Euler's arguments showed that an Euler walk is possible only if either (1) all vertices are of even degree, in which case the walk starts and ends at the same vertex, or (2) two vertices, where the walk begins and ends, are of odd degree and all other vertices are of even degree.

Two properties of Euler walks are obvious. The reverse of an Euler walk is an Euler walk, and if an Euler walk begins and ends at the same vertex, it can also be begun and ended at any other vertex.

Are these conditions also sufficient? Obviously not. The graph must also be connected, that is, there must be some path (not necessarily an Euler path) from every vertex to every other vertex.

Proving the existence of an Euler walk for a connected graph with no vertices of odd degree or two vertices of odd degree is somewhat more difficult, but it involves no advanced mathematics.

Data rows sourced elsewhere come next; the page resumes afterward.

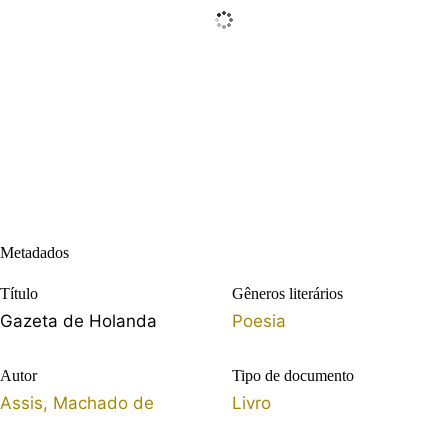
Metadados
Título
Gêneros literários
Gazeta de Holanda
Poesia
Autor
Tipo de documento
Assis, Machado de
Livro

First, consider a connected graph where all vertices are of even degree. Start walking at one vertex, keeping track of which bridges you have crossed. Every time you enter a vertex, leave it by a bridge you haven't crossed previously. If it is not the starting vertex, then if you entered by one uncrossed bridge, you can always leave it by another. And after you leave, the vertex still has an even number of uncrossed bridges.

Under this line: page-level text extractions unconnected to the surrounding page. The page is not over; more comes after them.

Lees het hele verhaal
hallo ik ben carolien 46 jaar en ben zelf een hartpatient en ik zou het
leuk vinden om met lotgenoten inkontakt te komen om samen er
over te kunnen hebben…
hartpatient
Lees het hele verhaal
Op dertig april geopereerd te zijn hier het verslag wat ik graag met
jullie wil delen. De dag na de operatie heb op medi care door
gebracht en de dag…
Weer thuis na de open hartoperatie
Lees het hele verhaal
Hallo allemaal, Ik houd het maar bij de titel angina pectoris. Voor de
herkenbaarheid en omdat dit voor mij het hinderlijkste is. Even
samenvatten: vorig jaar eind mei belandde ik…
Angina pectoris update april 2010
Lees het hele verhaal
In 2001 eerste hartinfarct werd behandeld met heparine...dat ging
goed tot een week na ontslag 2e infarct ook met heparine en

The walk must come to an end when you return to the starting vertex and can't find an uncrossed bridge to leave it.

If you have managed to cross every bridge, the walk is finished.

If there is still at least one uncrossed bridge, the walk must be augmented.

Notice, however, that every vertex still has an even number of uncrossed bridges.

Since the graph is connected, there is a path from the starting vertex to a vertex with an uncrossed bridge. Consider the first vertex in this path with an uncrossed bridge. It must be in the walk. Call it vertex A.

Now start at vertex A and do a second walk, crossing only bridges that you haven't already crossed, either in this walk or the first one. As previously, the walk ends only when you return to vertex A.

Now combine the two walks into a single walk. The easiest way to do this is to start first walk at vertex A. When you come back to vertex A, do the second walk.

If there is still at least one uncrossed bridge, you can continue this process until all bridges have been crossed.

You might ask what happens if the graph has only one vertex and at least one bridge. It is easy to show that the graph is connected, the vertex has even degree, and there is an Euler walk. A graph with only one vertex and no bridges is not necessarily an exception, although the concepts of connectedness and Euler walks are somewhat vacuous in this case.

This is the desired result for a connected graph in which every vertex is of even degree. Now consider a graph with two vertices B and C of odd degree. Create a slightly larger graph by inserting a bridge connecting vertices B and C. All vertices in this graph are of even degree, so it has an Euler walk. One part of this walk involves crossing the new bridge from vertex B to vertex C, or vice-versa.

It is clear that this Euler walk, without the new crossing between vertices B and C, is an Euler walk on the original graph.